• Entries shown
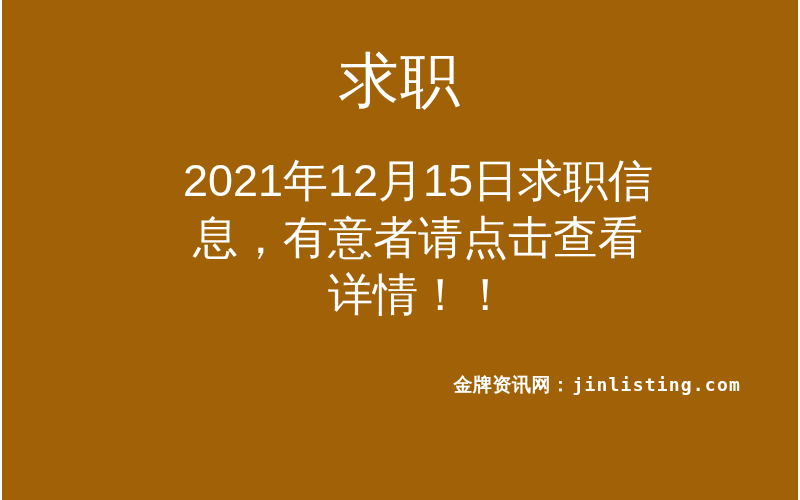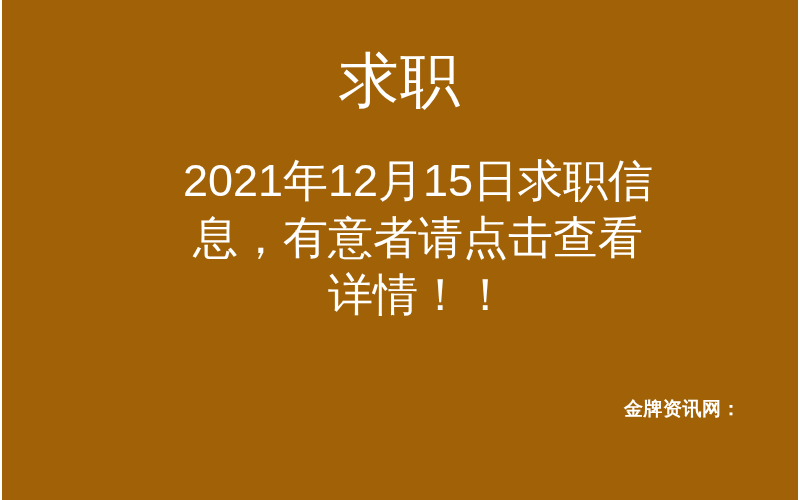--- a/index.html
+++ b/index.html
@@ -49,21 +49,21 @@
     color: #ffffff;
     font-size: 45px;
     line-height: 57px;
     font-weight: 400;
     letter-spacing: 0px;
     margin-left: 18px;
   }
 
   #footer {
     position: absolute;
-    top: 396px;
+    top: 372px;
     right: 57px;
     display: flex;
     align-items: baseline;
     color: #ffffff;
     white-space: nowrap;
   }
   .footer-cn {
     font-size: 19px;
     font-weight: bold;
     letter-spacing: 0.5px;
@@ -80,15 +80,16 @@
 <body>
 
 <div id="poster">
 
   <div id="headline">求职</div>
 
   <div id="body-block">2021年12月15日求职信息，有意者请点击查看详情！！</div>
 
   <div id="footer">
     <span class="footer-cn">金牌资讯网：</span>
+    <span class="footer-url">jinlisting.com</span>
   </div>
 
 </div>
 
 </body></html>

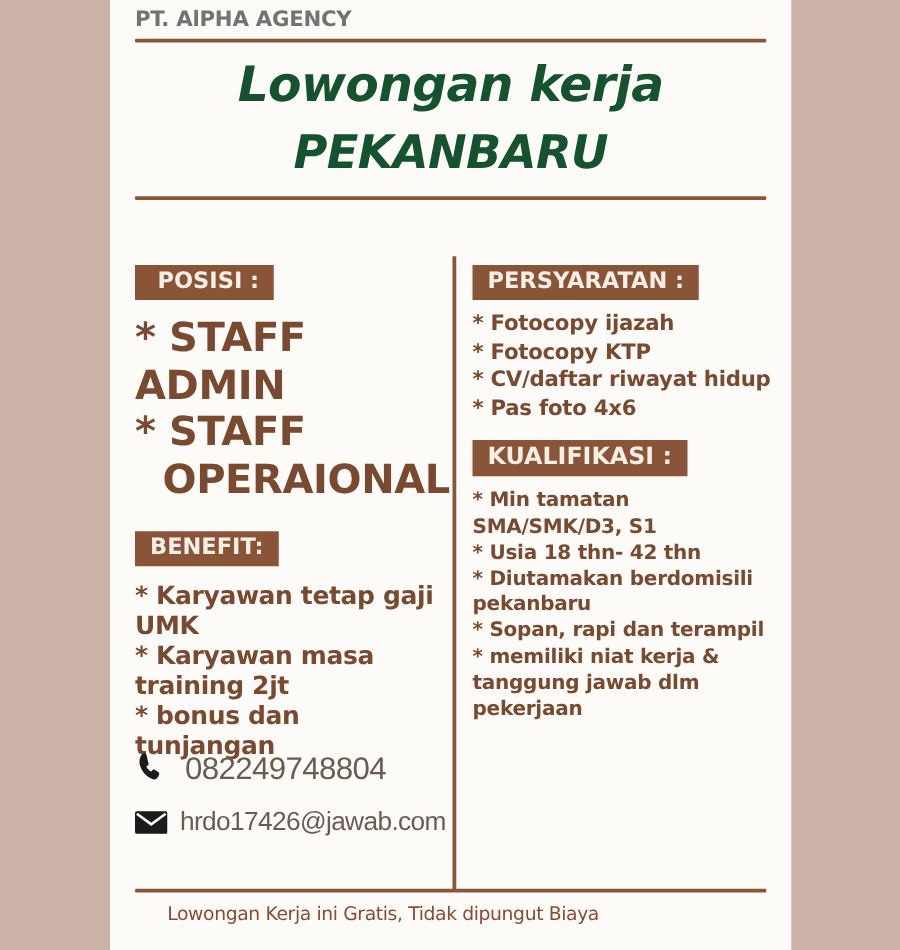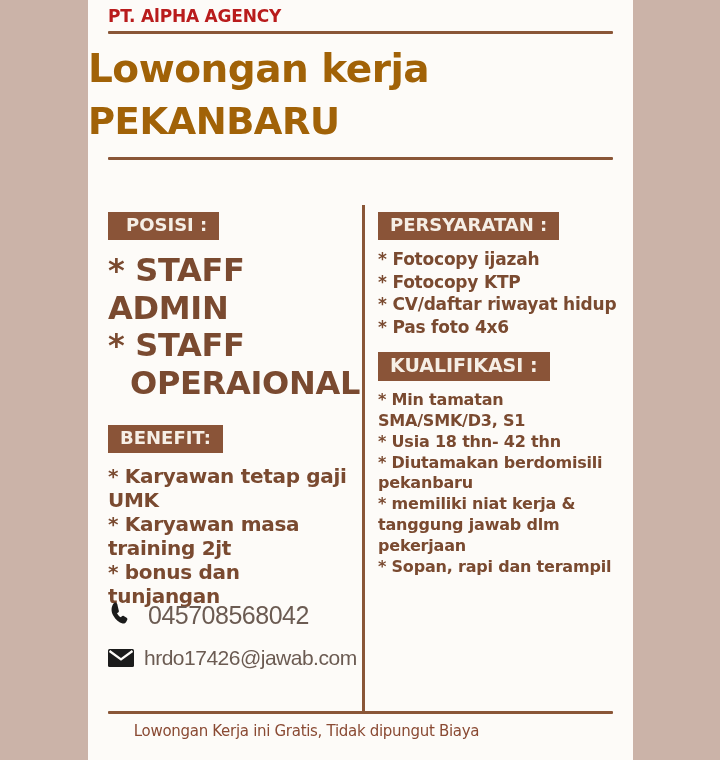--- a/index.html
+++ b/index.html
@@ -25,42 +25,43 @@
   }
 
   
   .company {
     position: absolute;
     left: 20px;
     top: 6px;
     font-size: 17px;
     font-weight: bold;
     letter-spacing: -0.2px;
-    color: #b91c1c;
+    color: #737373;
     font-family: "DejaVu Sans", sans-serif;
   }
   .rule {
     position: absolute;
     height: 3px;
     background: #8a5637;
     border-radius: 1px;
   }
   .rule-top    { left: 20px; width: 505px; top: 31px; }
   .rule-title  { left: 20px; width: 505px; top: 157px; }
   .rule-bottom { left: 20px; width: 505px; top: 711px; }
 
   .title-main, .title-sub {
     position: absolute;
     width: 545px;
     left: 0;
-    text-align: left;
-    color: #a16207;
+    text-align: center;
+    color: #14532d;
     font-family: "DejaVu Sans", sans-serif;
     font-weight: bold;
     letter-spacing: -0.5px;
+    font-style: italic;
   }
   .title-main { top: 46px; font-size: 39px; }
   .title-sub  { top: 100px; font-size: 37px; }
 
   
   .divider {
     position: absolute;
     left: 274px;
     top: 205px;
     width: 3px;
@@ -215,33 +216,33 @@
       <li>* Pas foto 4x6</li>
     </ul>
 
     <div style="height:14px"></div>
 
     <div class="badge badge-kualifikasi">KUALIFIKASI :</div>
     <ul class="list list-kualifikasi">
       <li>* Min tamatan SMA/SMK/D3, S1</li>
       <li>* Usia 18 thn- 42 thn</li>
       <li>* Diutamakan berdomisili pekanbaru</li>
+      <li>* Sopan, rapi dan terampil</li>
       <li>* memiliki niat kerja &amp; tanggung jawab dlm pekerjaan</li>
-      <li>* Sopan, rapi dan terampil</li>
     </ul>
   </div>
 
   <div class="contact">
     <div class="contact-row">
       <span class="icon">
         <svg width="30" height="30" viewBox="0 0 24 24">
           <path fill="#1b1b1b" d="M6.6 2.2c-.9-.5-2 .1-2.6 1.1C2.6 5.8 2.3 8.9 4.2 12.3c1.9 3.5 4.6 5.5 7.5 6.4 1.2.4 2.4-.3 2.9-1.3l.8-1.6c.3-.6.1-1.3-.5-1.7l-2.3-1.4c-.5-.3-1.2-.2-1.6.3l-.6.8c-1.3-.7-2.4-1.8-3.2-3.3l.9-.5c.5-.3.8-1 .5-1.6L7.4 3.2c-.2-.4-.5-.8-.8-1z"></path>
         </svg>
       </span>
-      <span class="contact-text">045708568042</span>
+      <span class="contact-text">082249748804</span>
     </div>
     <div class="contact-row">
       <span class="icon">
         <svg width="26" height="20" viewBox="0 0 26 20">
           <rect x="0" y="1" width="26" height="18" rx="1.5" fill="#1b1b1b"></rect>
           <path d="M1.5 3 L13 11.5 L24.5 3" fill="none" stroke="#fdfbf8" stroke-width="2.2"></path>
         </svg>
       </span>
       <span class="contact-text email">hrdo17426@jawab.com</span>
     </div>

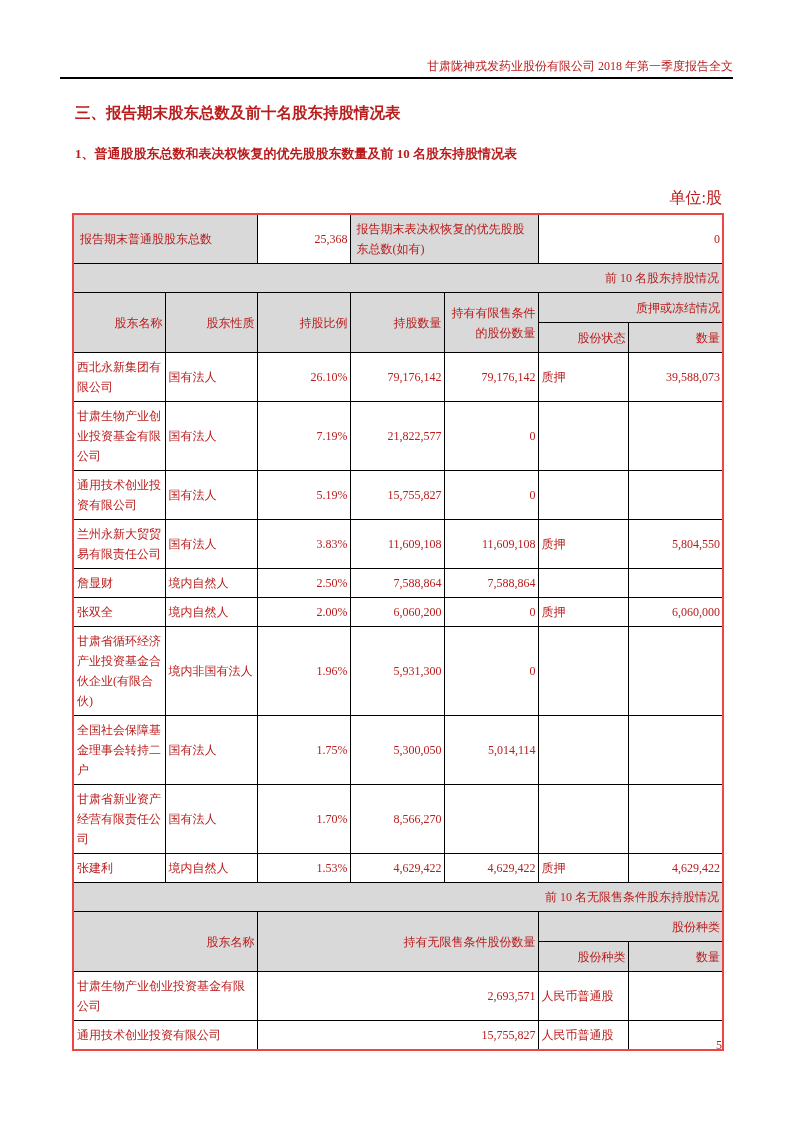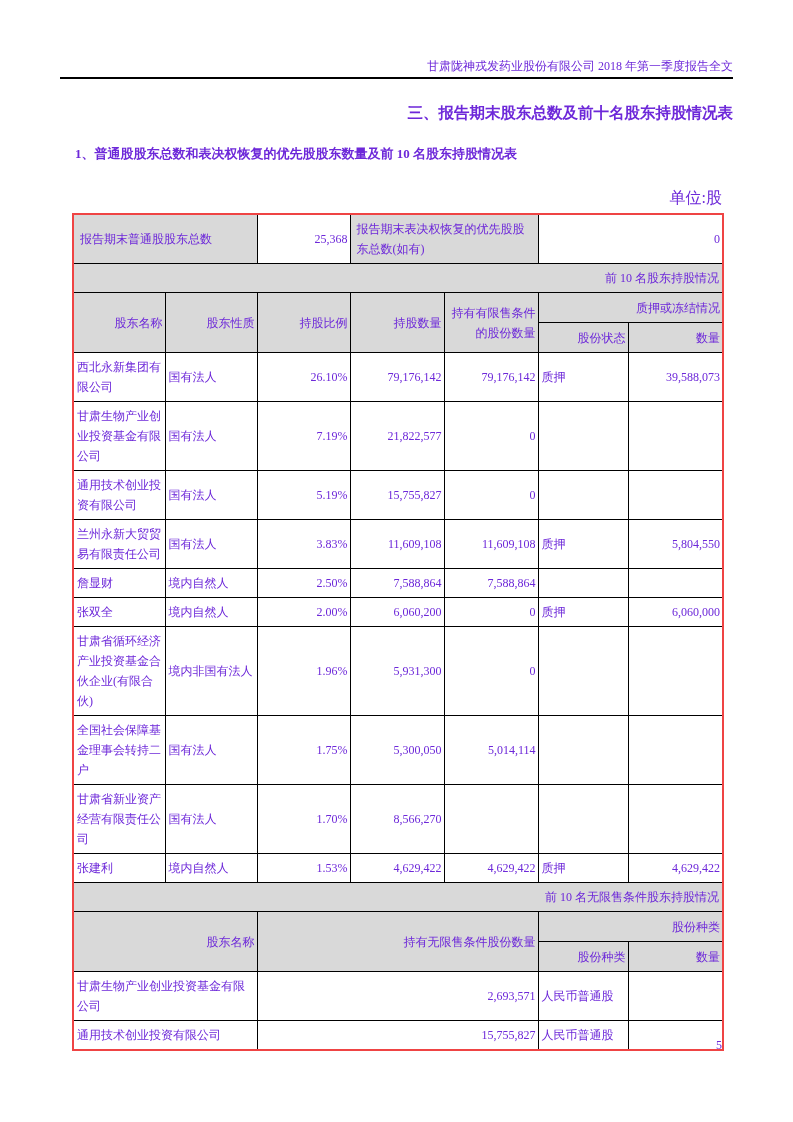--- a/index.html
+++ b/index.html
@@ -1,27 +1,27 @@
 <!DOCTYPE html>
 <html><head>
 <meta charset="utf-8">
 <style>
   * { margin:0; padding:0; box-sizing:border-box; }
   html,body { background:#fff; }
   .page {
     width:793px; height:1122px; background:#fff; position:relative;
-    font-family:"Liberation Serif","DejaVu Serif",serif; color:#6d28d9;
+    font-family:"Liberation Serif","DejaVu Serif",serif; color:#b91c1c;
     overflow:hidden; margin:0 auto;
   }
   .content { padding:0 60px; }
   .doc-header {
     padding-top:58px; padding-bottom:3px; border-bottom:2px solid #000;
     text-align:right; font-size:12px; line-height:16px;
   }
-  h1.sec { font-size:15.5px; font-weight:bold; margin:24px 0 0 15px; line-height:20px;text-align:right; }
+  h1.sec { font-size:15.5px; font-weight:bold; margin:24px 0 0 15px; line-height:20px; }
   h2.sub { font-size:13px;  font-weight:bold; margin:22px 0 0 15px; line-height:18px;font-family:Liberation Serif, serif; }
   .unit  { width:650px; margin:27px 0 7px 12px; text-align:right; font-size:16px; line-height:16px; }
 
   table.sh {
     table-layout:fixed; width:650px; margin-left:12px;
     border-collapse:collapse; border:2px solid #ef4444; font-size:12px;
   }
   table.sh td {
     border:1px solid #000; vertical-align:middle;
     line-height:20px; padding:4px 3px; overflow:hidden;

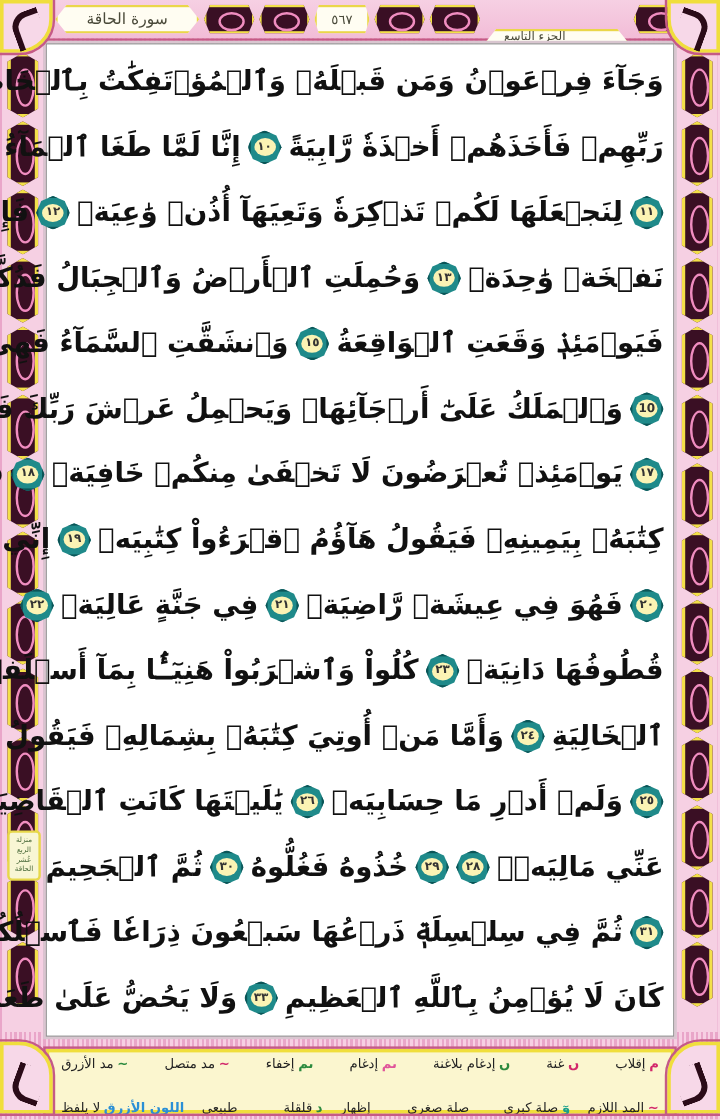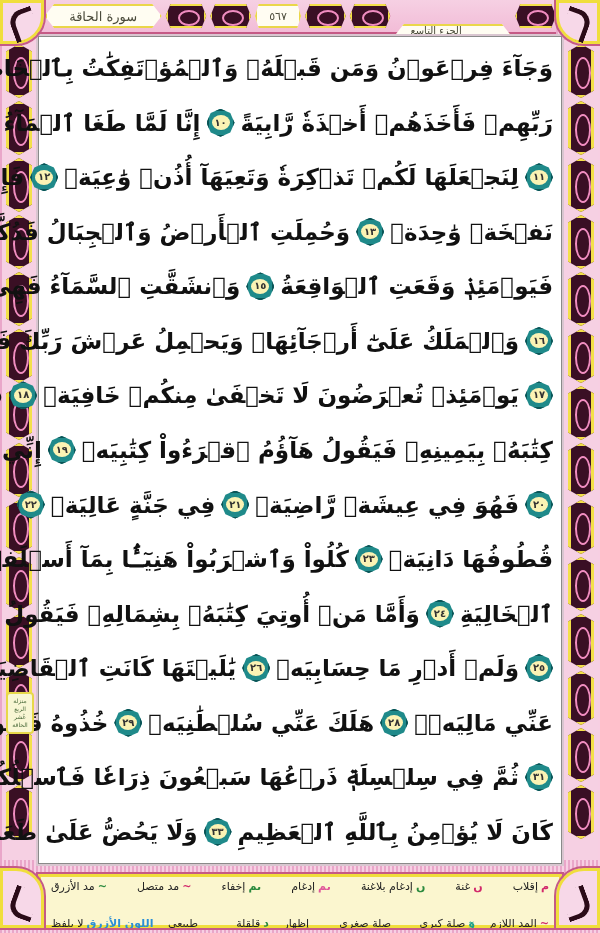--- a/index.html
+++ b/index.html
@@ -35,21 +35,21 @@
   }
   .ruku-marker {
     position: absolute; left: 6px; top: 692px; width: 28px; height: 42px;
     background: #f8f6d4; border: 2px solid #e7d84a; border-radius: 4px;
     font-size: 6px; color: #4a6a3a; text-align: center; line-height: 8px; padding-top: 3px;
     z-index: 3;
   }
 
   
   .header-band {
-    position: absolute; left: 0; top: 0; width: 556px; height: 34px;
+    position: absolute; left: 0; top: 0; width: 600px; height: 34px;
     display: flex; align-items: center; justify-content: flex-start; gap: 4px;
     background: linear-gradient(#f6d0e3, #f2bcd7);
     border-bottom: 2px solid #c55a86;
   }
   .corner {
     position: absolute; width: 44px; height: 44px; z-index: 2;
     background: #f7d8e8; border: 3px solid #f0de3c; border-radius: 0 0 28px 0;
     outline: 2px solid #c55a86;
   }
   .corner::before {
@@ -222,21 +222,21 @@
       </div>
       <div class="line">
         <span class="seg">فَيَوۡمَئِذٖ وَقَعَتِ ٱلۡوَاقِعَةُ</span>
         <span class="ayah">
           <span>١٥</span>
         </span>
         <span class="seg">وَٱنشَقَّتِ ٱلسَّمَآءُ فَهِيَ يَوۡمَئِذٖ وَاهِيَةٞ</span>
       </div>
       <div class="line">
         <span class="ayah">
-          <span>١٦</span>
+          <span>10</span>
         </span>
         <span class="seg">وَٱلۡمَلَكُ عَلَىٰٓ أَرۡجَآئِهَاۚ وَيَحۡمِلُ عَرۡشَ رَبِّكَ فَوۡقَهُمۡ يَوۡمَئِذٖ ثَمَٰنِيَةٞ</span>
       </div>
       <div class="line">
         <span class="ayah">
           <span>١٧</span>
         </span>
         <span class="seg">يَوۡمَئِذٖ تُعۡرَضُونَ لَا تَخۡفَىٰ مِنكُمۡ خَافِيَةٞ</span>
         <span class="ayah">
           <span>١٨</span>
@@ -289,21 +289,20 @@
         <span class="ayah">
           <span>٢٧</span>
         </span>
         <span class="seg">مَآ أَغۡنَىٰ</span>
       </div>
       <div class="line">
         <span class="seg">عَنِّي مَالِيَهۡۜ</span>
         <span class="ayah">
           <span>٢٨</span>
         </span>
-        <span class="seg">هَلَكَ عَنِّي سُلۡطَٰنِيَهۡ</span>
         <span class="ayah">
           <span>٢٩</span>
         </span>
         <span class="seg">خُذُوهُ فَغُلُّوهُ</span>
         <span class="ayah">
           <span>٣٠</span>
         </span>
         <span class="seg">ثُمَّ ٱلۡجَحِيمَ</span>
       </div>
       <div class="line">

• Exercise description
The required output is the exact lines from the opening line of the entries through the line with "width: 3px;", inclusive, without pictures.

• Answer to this exercise
--- a/index.html
+++ b/index.html
@@ -49,21 +49,21 @@
     color: #ffffff;
     font-size: 45px;
     line-height: 57px;
     font-weight: 400;
     letter-spacing: 0px;
     margin-left: 18px;
   }
 
   #footer {
     position: absolute;
-    top: 396px;
+    top: 372px;
     right: 57px;
     display: flex;
     align-items: baseline;
     color: #ffffff;
     white-space: nowrap;
   }
   .footer-cn {
     font-size: 19px;
     font-weight: bold;
     letter-spacing: 0.5px;
@@ -80,15 +80,16 @@
 <body>
 
 <div id="poster">
 
   <div id="headline">求职</div>
 
   <div id="body-block">2021年12月15日求职信息，有意者请点击查看详情！！</div>
 
   <div id="footer">
     <span class="footer-cn">金牌资讯网：</span>
+    <span class="footer-url">jinlisting.com</span>
   </div>
 
 </div>
 
 </body></html>

--- a/index.html
+++ b/index.html
@@ -25,42 +25,43 @@
   }
 
   
   .company {
     position: absolute;
     left: 20px;
     top: 6px;
     font-size: 17px;
     font-weight: bold;
     letter-spacing: -0.2px;
-    color: #b91c1c;
+    color: #737373;
     font-family: "DejaVu Sans", sans-serif;
   }
   .rule {
     position: absolute;
     height: 3px;
     background: #8a5637;
     border-radius: 1px;
   }
   .rule-top    { left: 20px; width: 505px; top: 31px; }
   .rule-title  { left: 20px; width: 505px; top: 157px; }
   .rule-bottom { left: 20px; width: 505px; top: 711px; }
 
   .title-main, .title-sub {
     position: absolute;
     width: 545px;
     left: 0;
-    text-align: left;
-    color: #a16207;
+    text-align: center;
+    color: #14532d;
     font-family: "DejaVu Sans", sans-serif;
     font-weight: bold;
     letter-spacing: -0.5px;
+    font-style: italic;
   }
   .title-main { top: 46px; font-size: 39px; }
   .title-sub  { top: 100px; font-size: 37px; }
 
   
   .divider {
     position: absolute;
     left: 274px;
     top: 205px;
     width: 3px;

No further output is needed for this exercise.